Migrate existing Iptables to Nftables in RHEL8/CentOS8:

What is nftables?

nftables is the next (current) generation of NetFilter based firewall solutions, replacing iptables and providing backward compatible tools with iptables syntax.If all you used before is iptables, you can continue using familiar commands – but in CentOS 8 this means that on the firewall level there’s no longer iptables running, all the functionality is provided by NFT.

Let's walk through how to convert iptables to nftables from any RHEL 6 or 7 Linux servers to RHEL 8-based operating systems . The ability to migrate iptables to nftables saves a lot of time and effort in rewriting complicated iptables rules.

Currently, we are running on RHEL 7, The requirement is to migrate our running production from RHEL 7 to 8. In this case, we need more flexibility during the whole migration process. To make the migration smoother RHEL 8 and variants comes with “iptables-restore-translate” command which helps to migrate the existing iptables rules to nftables.
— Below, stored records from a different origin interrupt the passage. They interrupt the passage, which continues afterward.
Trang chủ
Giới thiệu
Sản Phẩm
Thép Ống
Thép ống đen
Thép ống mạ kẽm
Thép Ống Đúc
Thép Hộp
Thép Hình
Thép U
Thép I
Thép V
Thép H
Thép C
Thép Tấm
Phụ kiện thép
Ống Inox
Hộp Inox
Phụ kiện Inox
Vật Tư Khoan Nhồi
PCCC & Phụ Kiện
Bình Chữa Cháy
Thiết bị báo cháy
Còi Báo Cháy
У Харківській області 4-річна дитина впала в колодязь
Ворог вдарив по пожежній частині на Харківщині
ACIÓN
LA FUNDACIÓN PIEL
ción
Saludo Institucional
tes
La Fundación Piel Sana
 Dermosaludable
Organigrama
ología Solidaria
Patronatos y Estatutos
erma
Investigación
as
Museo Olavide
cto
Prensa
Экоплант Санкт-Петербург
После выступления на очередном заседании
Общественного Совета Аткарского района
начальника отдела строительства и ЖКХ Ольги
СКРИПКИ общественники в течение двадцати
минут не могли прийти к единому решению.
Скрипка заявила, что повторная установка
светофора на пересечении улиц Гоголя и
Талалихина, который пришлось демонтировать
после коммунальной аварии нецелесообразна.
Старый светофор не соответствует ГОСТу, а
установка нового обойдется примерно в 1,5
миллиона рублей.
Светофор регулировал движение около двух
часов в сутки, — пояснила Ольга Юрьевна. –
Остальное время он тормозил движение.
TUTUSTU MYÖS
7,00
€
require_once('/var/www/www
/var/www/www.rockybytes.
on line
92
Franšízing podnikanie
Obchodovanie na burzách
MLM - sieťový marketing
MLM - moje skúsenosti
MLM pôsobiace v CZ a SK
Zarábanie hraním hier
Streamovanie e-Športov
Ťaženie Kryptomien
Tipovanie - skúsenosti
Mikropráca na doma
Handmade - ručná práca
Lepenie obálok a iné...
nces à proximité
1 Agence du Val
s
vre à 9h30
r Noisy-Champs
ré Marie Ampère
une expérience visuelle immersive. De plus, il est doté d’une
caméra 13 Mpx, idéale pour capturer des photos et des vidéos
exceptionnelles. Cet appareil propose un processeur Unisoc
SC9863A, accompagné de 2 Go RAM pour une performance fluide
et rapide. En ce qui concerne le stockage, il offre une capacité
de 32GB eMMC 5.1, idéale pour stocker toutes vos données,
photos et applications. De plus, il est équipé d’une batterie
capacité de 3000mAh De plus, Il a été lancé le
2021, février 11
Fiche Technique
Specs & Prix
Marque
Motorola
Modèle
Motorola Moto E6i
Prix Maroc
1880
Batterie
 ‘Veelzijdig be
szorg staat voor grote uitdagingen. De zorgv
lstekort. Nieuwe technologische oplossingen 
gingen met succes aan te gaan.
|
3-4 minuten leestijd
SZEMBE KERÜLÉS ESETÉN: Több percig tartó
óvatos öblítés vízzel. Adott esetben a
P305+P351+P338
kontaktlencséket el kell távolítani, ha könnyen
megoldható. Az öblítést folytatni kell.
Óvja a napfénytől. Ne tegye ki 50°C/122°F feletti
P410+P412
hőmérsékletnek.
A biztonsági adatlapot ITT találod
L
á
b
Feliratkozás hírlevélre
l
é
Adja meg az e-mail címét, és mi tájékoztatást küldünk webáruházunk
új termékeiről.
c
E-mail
Export IPtables to a file:

First of all, we need to save all our iptables rules by redirecting to a file in any name and extension. This is simple as we do in our usual daily activities.

# iptables-save > iptables_rules.txt

Verify the Existing Rules:

To verify the saved rules just do a cat and go through the rules. Make sure to confirm whether all the rules are saved.

# cat iptables_rules.txt

It’s confirmed we have only a few rules as shown below. Once the rules are saved, copy the file “iptables_rules.txt” to the destination server running on RHEL 8 based operating system.

Convert the Iptables to nftables:

On the RHEL 8 based operating system, Start to convert the iptables rules by running translate command by specifying the copied iptables file and redirect the output to save as nft rules.

# iptables-restore-translate -f iptables_rules.txt > nft_ruleset.nft

it will convert iptables rules to nftables.

Load and Import the rules:

Load the rules using -f option by specifying the converted “nft_ruleset.nft” rules file.

# nft -f nft_ruleset.nft

Once run with the above command we are done with import the rules into nft Table.

List and verify the nftables:

Finally, list and verify the imported rules.

# nft list ruleset

While listing, We will the converted list. That’s it we have successfully migrated our existing iptables rules to nftables without spending time on writing any nftable rules

Conclusion

Migrate iptables to nftables: Availability of convert tool made life easier with few steps.